La Iglesia y las peregrinaciones son contemporáneas. Una y otras caminaron siempre dándose la mano. En la misma noche del nacimiento del Mesías, los pastores de Belén se desplazaron al portal para adorar al Niño y le ofrecieron los frutos de su rebaño.
Pasados algunos meses, tal vez años, los Magos se desplazaron desde oriente para ofrecer al Rey recién nacido, oro, incienso y mirra. Había comenzado la historia de las peregrinaciones. De ellas importa conocer su origen, sus huellas y sus frutos.
De huellas de peregrinos están sembrados los valles y los montes de medio mundo. Cada crucero que hoy encontramos en los caminos rurales de otros tiempos nos está recordando que por allí pasaron hombres de fe. Todas las ruinas de los monasterios medievales nos hablan de que allí hacían un alto en su camino los peregrinos que se dirigían a ulteriores santuarios. Diríase que las huellas que dejaron los pies de los peregrinos en el barro del camino, ya se han borrado, pero no se ha borrado totalmente el testimonio de aquellas generaciones que buscaban encontrarse con Dios en el caminar de la vida. Sin embargo, tenemos que reconocer que la historia de las Peregrinaciones no siempre ha discurrido en intensidad lineal continua.
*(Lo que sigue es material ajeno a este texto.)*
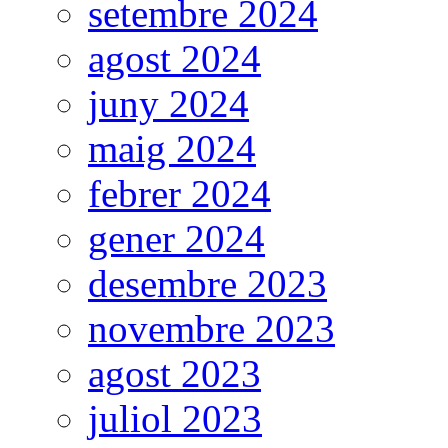
setembre 2024
agost 2024
juny 2024
maig 2024
febrer 2024
gener 2024
desembre 2023
novembre 2023
agost 2023
juliol 2023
Como en los caminos de Santiago hay subidas y bajadas, también en la piedad de las generaciones cristianas ha habido frecuentes declives.
Los tres primeros siglos los pasó la Iglesia envuelta en pañales de ocultamiento para protegerse de un mundo que la miraba con recelo. Fueron tiempos difíciles para la Iglesia naciente, que tuvo que refugiarse en el ambiente oscurantista de las catacumbas, para protegerse de la hostilidad enemiga. Pero la paz constantiniana trajo un clima de primaveral florecimiento para la Iglesia. Los cristianos pudieron prescindir de la mascarilla de su religiosidad, y presentarse ante el mundo sin ningún tipo de prejuicios sociales. En el siglo IV, la Iglesia salió a la calle manifestándose como la gran benefactora de la humanidad. Ha sido la época en que la religiosidad popular se hizo presente en todos los ambientes; pero pronto apareció el tiempo otoñal de los últimos siglos del primer milenio, que desembocó en el tristemente llamado tiempo de hierro de la Iglesia. Sin embargo, aunque en otoño las ramas pierden sus hojas, los árboles se mantienen en pie y volverán a dar fruto. Y así ha sucedido. En la edad media surgen las órdenes Mendicantes: Dominicos, Franciscanos, Carmelitas…, cuya labor evangelizadora avivó la actitud religiosa del antiguo y del nuevo mundo. Podríamos decir que en esta época la fe se hizo operativa e itinerante; y se multiplicaron los centros de espiritualidad. Según datos históricos, sólo en la diócesis de Lugo existían unos 75 monasterios, conventos y santuarios. Era la floración cristiana de entonces. Pero los otoños se suceden y son presagio de nuevos inviernos, y la invernía religiosa pronto hizo acto de presencia en los últimos tiempos de nuestra historia. La fe dejó de ser el primer valor en la sociedad contemporánea, y el materialismo ateo se posesionó de la moralidad de las últimas generaciones.
Sin embargo, un nuevo sol naciente parece ofrecernos esperanza de retorno a la religiosidad de tiempos pasados. Da la impresión de que algunos de nosotros no podemos vivir sin Dios, y salimos en busca de valores eternos. Eso parece indicarnos la afluencia de peregrinos que por los viejos caminos de Santiago se dirigen a Compostela para agradecerle al Apóstol la fe que, por su medio, Dios regaló a nuestros abuelos, y la reengendre en las nuevas generaciones, a las que pertenecemos los que aún vivimos.
Seamos auténticos en nuestro peregrinar, y nuestros deseos se cumplirán.